Many researchers monitoring the Great Barrier Reef in Australia say that the world’s largest marine ecosystem has suffered the most severe coral die-off in history.
The marine biologists explain that this year’s coral bleaching event has taken its toll on various parts of the Great Barrier Reef, especially in the north. This phenomenon occurs when the waters become warmer.
Based on the estimates, a 430-mile stretch from the northern side of the reef was destroyed by bleaching. Fortunately, the water temperatures in the southern area were lowered by three degrees Celsius thanks to a cyclone.
The scientists added that if it hadn’t been for the cyclone, the Great Barrier Reef would have probably suffered a more devastating coral die-off. According to Professor Terry Hughes from the James Cook University, some northern atolls have completely lost the corals.
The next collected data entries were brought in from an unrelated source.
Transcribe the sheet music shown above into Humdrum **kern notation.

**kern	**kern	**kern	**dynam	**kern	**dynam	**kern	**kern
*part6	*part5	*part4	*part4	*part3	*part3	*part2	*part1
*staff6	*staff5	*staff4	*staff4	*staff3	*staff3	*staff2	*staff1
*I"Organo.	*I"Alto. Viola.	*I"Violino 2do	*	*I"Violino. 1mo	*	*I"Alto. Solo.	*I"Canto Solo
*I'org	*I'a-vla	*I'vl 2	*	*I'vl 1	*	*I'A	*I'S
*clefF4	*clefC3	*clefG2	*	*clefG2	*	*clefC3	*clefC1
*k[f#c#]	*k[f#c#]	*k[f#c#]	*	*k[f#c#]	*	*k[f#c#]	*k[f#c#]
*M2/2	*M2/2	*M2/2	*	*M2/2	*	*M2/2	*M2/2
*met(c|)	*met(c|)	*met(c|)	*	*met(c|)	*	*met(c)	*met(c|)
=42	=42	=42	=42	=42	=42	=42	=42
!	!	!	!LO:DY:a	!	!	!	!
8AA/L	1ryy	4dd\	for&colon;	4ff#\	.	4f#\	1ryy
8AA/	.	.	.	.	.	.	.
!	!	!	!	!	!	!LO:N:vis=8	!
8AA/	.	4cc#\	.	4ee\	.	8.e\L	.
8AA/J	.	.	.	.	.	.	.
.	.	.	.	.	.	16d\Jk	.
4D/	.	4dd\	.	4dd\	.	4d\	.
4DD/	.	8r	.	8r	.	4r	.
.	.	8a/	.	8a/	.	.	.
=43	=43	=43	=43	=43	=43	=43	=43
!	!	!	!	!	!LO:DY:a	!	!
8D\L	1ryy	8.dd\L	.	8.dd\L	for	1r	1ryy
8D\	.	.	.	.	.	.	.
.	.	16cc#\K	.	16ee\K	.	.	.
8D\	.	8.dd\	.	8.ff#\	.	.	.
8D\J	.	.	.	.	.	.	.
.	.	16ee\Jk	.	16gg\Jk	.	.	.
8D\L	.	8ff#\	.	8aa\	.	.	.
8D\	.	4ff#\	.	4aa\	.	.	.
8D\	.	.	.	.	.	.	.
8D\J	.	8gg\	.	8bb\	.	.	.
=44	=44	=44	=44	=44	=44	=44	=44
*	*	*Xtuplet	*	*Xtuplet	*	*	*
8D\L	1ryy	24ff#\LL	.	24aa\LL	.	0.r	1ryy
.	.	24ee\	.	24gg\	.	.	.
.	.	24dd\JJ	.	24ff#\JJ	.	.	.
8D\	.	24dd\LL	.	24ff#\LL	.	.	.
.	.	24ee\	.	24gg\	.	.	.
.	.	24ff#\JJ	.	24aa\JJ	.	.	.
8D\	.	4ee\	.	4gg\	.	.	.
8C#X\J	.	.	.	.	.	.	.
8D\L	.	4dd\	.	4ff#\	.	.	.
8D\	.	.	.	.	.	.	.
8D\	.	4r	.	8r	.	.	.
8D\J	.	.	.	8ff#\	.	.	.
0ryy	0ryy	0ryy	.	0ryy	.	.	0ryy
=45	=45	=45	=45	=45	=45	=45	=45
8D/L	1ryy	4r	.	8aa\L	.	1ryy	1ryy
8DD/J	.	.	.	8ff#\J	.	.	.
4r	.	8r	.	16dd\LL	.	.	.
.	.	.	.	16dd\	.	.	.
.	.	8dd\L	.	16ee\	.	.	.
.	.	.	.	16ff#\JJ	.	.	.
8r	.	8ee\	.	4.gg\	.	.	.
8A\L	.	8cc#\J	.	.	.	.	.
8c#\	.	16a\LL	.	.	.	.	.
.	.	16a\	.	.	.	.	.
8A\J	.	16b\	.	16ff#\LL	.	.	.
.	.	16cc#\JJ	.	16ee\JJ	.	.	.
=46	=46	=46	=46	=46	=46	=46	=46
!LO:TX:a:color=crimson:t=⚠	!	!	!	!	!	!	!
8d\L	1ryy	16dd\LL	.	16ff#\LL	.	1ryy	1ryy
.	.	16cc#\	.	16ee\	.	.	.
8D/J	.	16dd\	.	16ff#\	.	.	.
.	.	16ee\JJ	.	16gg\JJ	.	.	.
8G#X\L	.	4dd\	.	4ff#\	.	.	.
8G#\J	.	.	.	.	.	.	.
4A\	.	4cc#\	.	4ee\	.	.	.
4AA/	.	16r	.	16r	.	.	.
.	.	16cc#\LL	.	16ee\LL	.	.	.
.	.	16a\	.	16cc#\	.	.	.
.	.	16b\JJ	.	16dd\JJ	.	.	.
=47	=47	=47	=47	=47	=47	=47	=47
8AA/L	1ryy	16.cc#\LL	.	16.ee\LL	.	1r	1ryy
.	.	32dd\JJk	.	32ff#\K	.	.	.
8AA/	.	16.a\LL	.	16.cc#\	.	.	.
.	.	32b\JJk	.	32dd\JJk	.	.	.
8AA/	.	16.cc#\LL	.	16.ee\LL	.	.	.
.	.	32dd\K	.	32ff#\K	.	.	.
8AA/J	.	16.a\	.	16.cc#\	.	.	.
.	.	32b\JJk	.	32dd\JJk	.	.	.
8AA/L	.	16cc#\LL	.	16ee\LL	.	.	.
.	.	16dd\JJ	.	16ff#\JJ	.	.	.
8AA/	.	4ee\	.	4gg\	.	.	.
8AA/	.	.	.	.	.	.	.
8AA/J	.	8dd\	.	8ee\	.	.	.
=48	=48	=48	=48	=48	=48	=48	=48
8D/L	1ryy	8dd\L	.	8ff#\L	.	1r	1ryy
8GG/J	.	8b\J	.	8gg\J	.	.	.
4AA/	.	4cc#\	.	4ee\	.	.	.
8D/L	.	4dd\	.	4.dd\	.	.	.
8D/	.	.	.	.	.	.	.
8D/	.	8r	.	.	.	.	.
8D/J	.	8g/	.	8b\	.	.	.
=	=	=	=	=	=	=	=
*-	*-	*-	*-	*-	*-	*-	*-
Prof. Hughes and his team conducted 900 dive surveys starting from early October and came to the conclusion that the southern part of the Great Barrier Reef lost just one percent of its coral, whereas the middle lost around six percent.
He further adds that the reef looks like it’s in great condition there. On the other hand, he said that the mortality rate is very high in the northern part. Also, the coral weakened even in the places where it survived.
In addition, thousands of Drupella snails were seen feeding on the healthy coral that remained. Based on the statistics, this year’s bleaching is the third massive event that hit the reef, while it also extended along the Queensland’s eastern coast, which has been listed as one of the natural World Heritage Sites.
Fortunately, marine biologists will receive $33.6 million, which they will use to develop efficient strategies to facilitate the recovery of the Great Barrier Reef. They underline that although more than 90 percent of the reef has been affected by coral bleaching, the largest marine ecosystem on the planet still has many chances to recover.
The experts stress that this devastating phenomenon was caused by greenhouse gas emissions and water pollution. Also, large ships sometimes destroy massive chunks of the reef when they drop the anchors. By 2026, the Australian government plans to invest around two billion dollars to save the Great Barrier Reef.